Widersprüchliche Aussagen gab es über die Auswirkungen des Luftschlags. Ein hochrangiger Vertreter eines regionalen Verbündeten Assads sagte Reuters, der Schaden halte sich in Grenzen, weil die Ziele dank russischer Warnungen rechtzeitig geräumt werden konnten. Nach einem Bericht der russischer Nachrichtenagentur Tass wurden die meisten Raketen von der syrischen Luftabwehr abgefangen. Die syrische Nachrichtenagentur Sana meldete, es seien drei Zivilisten verletzt worden.

Das US-Verteidigungsministerium erklärte dagegen, jedes Ziel sei erfolgreich getroffen worden. Das Chemiewaffen-Programm sei für Jahre zurückgeworfen worden. Merkel stellte sich hinter die Angriffe: "Der Militäreinsatz war erforderlich und angemessen, um die Wirksamkeit der internationalen Ächtung des Chemiewaffeneinsatzes zu wahren." In Deutschland löste die Attacke einen Parteien-Streit aus.

Bereits am Mittwoch hatte Trump Militärschläge angekündigt, später aber seine Aussagen relativiert. Er reagierte auf einen mutmaßlichen Giftgas-Angriff auf die Rebellen-Hochburg Duma am 7. April mit Toten und Verletzten. Trumps Äußerungen hatten Sorgen vor einer Konfrontation zwischen den USA und Russland ausgelöst.

Iran und Russland sollen sich von Syrien abwenden

Trump wandte sich in seiner Ansprache auch gegen die beiden syrischen Verbündeten in Moskau und Teheran: "Was für eine Art Nation will im Zusammenhang mit dem Massenmord an unschuldigen Männern, Frauen und Kindern stehen?" Irans geistliches Oberhaupt Ayatollah Ali Khamenei bezeichnete im TV-Sender Al-Manar den Angriff als kriminell. Israel wertete dagegen die Attacke als "wichtiges Signal" an den Iran und deren Verbündete, die libanesische Miliz Hisbollah. Israel fürchtet, die Islamische Republik werde ihr Engagement in Syrien nutzen, um den Einfluss des Iran in der Region auszuweiten.

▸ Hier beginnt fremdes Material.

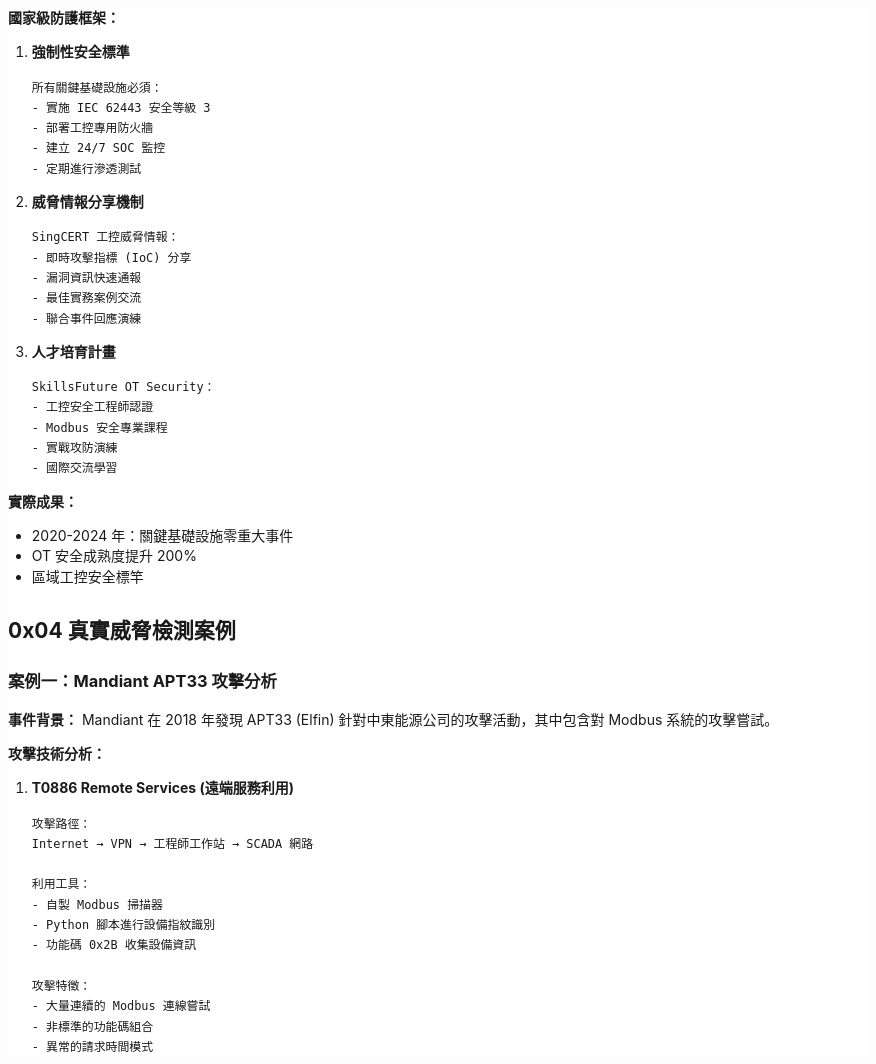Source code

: **國家級防護框架：**

1. **強制性安全標準**

   ```
   所有關鍵基礎設施必須：
   - 實施 IEC 62443 安全等級 3
   - 部署工控專用防火牆
   - 建立 24/7 SOC 監控
   - 定期進行滲透測試
   ```

2. **威脅情報分享機制**

   ```
   SingCERT 工控威脅情報：
   - 即時攻擊指標 (IoC) 分享
   - 漏洞資訊快速通報
   - 最佳實務案例交流
   - 聯合事件回應演練
   ```

3. **人才培育計畫**
   ```
   SkillsFuture OT Security：
   - 工控安全工程師認證
   - Modbus 安全專業課程
   - 實戰攻防演練
   - 國際交流學習
   ```

**實際成果：**

- 2020-2024 年：關鍵基礎設施零重大事件
- OT 安全成熟度提升 200%
- 區域工控安全標竿

## 0x04 真實威脅檢測案例

### 案例一：Mandiant APT33 攻擊分析

**事件背景：**
Mandiant 在 2018 年發現 APT33 (Elfin) 針對中東能源公司的攻擊活動，其中包含對 Modbus 系統的攻擊嘗試。

**攻擊技術分析：**

1. **T0886 Remote Services (遠端服務利用)**

   ```
   攻擊路徑：
   Internet → VPN → 工程師工作站 → SCADA 網路

   利用工具：
   - 自製 Modbus 掃描器
   - Python 腳本進行設備指紋識別
   - 功能碼 0x2B 收集設備資訊

   攻擊特徵：
   - 大量連續的 Modbus 連線嘗試
   - 非標準的功能碼組合
   - 異常的請求時間模式
   ```
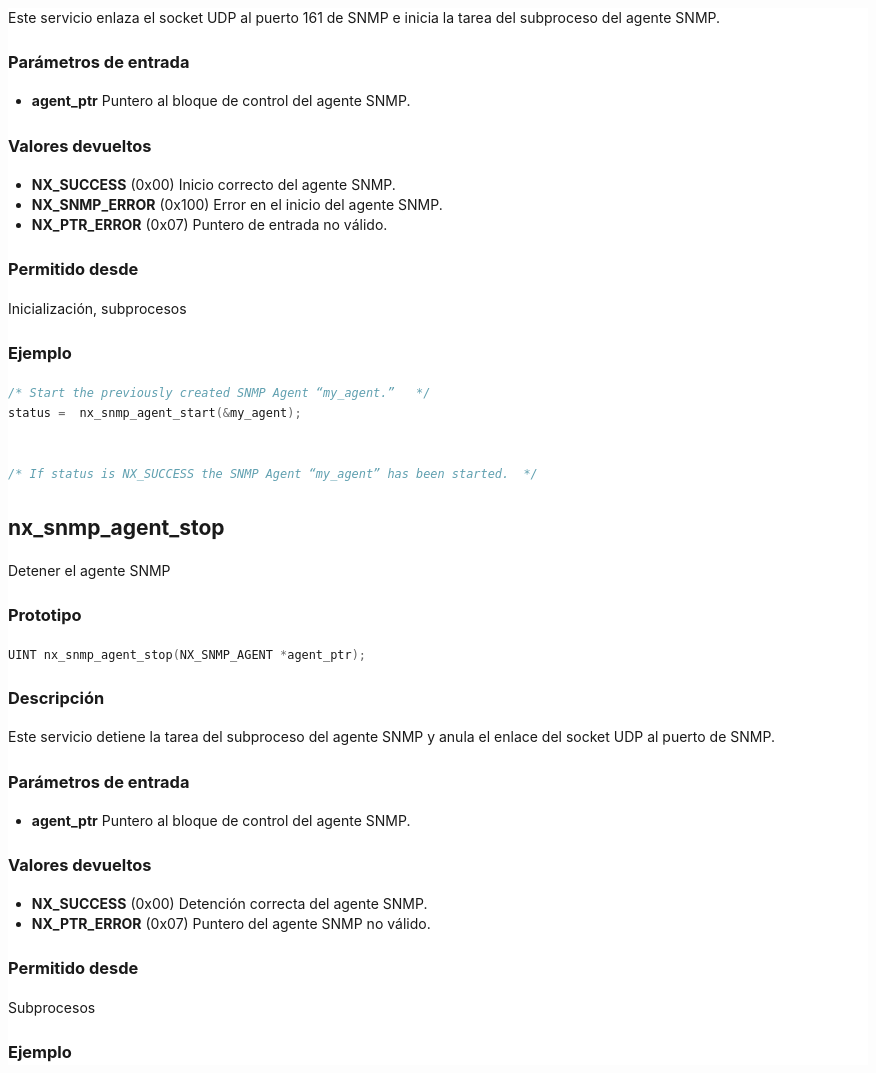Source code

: Este servicio enlaza el socket UDP al puerto 161 de SNMP e inicia la tarea del subproceso del agente SNMP.

### <a name="input-parameters"></a>Parámetros de entrada

- **agent_ptr** Puntero al bloque de control del agente SNMP.

### <a name="return-values"></a>Valores devueltos

- **NX_SUCCESS** (0x00) Inicio correcto del agente SNMP.
- **NX_SNMP_ERROR** (0x100) Error en el inicio del agente SNMP.
- **NX_PTR_ERROR** (0x07) Puntero de entrada no válido.

### <a name="allowed-from"></a>Permitido desde

Inicialización, subprocesos

### <a name="example"></a>Ejemplo

```c
/* Start the previously created SNMP Agent “my_agent.”   */
status =  nx_snmp_agent_start(&my_agent);


/* If status is NX_SUCCESS the SNMP Agent “my_agent” has been started.  */
```
## <a name="nx_snmp_agent_stop"></a>nx_snmp_agent_stop
Detener el agente SNMP 

### <a name="prototype"></a>Prototipo

```c
UINT nx_snmp_agent_stop(NX_SNMP_AGENT *agent_ptr);
```
### <a name="description"></a>Descripción

Este servicio detiene la tarea del subproceso del agente SNMP y anula el enlace del socket UDP al puerto de SNMP.

### <a name="input-parameters"></a>Parámetros de entrada

- **agent_ptr** Puntero al bloque de control del agente SNMP.

### <a name="return-values"></a>Valores devueltos

- **NX_SUCCESS** (0x00) Detención correcta del agente SNMP.
- **NX_PTR_ERROR** (0x07) Puntero del agente SNMP no válido.

### <a name="allowed-from"></a>Permitido desde

Subprocesos

### <a name="example"></a>Ejemplo
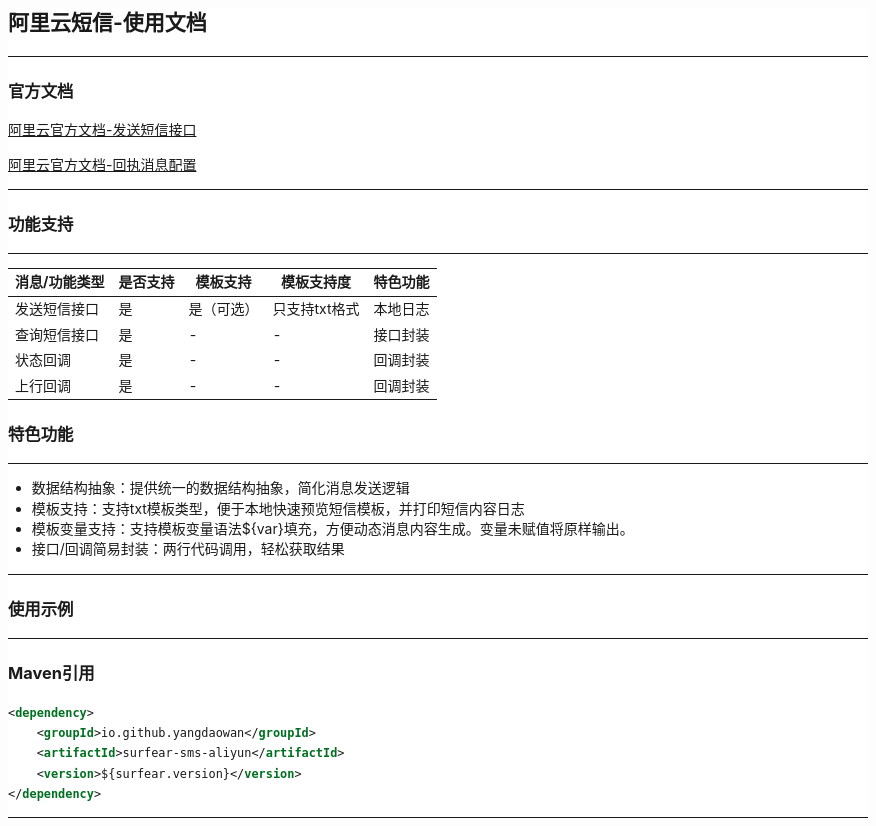 ## 阿里云短信-使用文档

----------

### 官方文档

[阿里云官方文档-发送短信接口](https://next.api.aliyun.com/document/Dysmsapi/2017-05-25/SendSms)

[阿里云官方文档-回执消息配置](https://help.aliyun.com/zh/sms/developer-reference/configure-delivery-receipts-1?spm=a2c4g.11186623.help-menu-44282.d_5_4_0.2006b392FnhMlJ)

----------

### 功能支持

----------

| 消息/功能类型      | 是否支持 | 模板支持  | 模板支持度                          | 特色功能 |
|--------------|------|-------|--------------------------------|------|
| 发送短信接口 | 是    | 是（可选） | 只支持txt格式 | 本地日志 |
| 查询短信接口       | 是  | -     | -                              | 接口封装 |
| 状态回调       | 是    | -     | -                              | 回调封装 |
| 上行回调       | 是    | -     | -                              | 回调封装 |


### 特色功能

----------

- 数据结构抽象：提供统一的数据结构抽象，简化消息发送逻辑
- 模板支持：支持txt模板类型，便于本地快速预览短信模板，并打印短信内容日志
- 模板变量支持：支持模板变量语法${var}填充，方便动态消息内容生成。变量未赋值将原样输出。
- 接口/回调简易封装：两行代码调用，轻松获取结果
----------

### 使用示例

----------
### Maven引用

```xml
<dependency>
    <groupId>io.github.yangdaowan</groupId>
    <artifactId>surfear-sms-aliyun</artifactId>
    <version>${surfear.version}</version>
</dependency>
```

----------
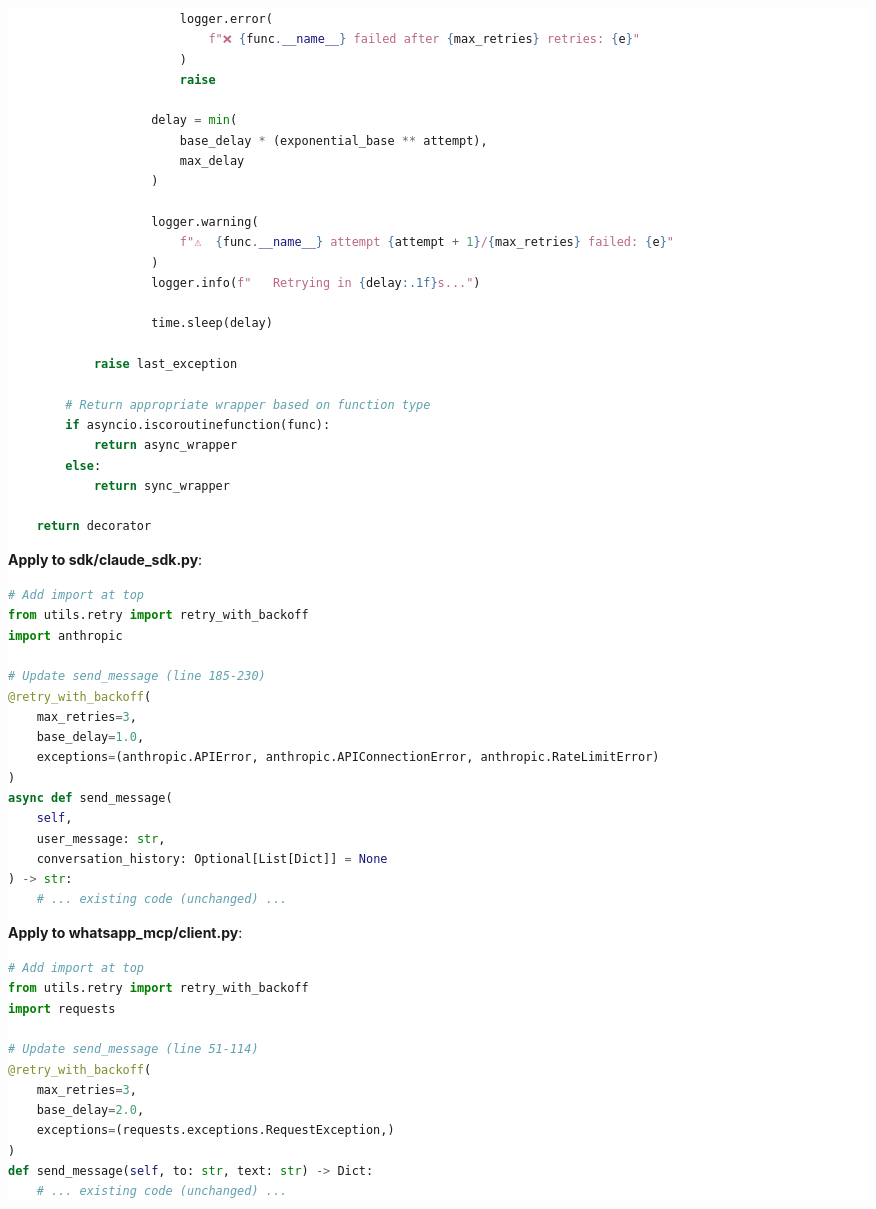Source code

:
 ```python
                        logger.error(
                            f"❌ {func.__name__} failed after {max_retries} retries: {e}"
                        )
                        raise

                    delay = min(
                        base_delay * (exponential_base ** attempt),
                        max_delay
                    )

                    logger.warning(
                        f"⚠️  {func.__name__} attempt {attempt + 1}/{max_retries} failed: {e}"
                    )
                    logger.info(f"   Retrying in {delay:.1f}s...")

                    time.sleep(delay)

            raise last_exception

        # Return appropriate wrapper based on function type
        if asyncio.iscoroutinefunction(func):
            return async_wrapper
        else:
            return sync_wrapper

    return decorator
```

**Apply to sdk/claude_sdk.py**:

```python
# Add import at top
from utils.retry import retry_with_backoff
import anthropic

# Update send_message (line 185-230)
@retry_with_backoff(
    max_retries=3,
    base_delay=1.0,
    exceptions=(anthropic.APIError, anthropic.APIConnectionError, anthropic.RateLimitError)
)
async def send_message(
    self,
    user_message: str,
    conversation_history: Optional[List[Dict]] = None
) -> str:
    # ... existing code (unchanged) ...
```

**Apply to whatsapp_mcp/client.py**:

```python
# Add import at top
from utils.retry import retry_with_backoff
import requests

# Update send_message (line 51-114)
@retry_with_backoff(
    max_retries=3,
    base_delay=2.0,
    exceptions=(requests.exceptions.RequestException,)
)
def send_message(self, to: str, text: str) -> Dict:
    # ... existing code (unchanged) ...
```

Bereits vor einem Jahr hatte das US-Militär die syrische Luftwaffenbasis Shairat unter Beschuss genommen als Reaktion auf den Giftgasangriff mit Dutzenden Toten auf die Stadt Khan Sheikhoun. Der neue Militärschlag war wesentlich umfangreicher.

Berlin will in Syrien vermitteln

Deutschland stellt sich nach den US-Luftangriffen in Syrien als Vermittler für den Friedensprozess bereit. Außenminister Heiko Maas sagte, die Bundesregierung werde sich gemeinsam mit Frankreich für die Schaffung eines internationalen Formates einflussreicher Staaten einsetzen, welches den politischen Prozess mit neuer Schlagkraft füllen könne. In einem ersten Schritt solle ein landesweiter Waffenstillstand erreicht werden. Anschließend müsse eine dauerhafte Lösung ausgehandelt werden, welche die legitimen Interessen der Bevölkerung Syriens berücksichtige. Der mutmaßliche Chemiewaffeneinsatz von Duma zeige, wie dringlich die Zerstörung der bisher in Syrien verbliebenen Chemiewaffen sei. "Die Bundesregierung wird alle zur Verfügung stehenden Mittel und diplomatischen Wege nutzen, um einen solchen Prozess zu befördern", sagte Maas.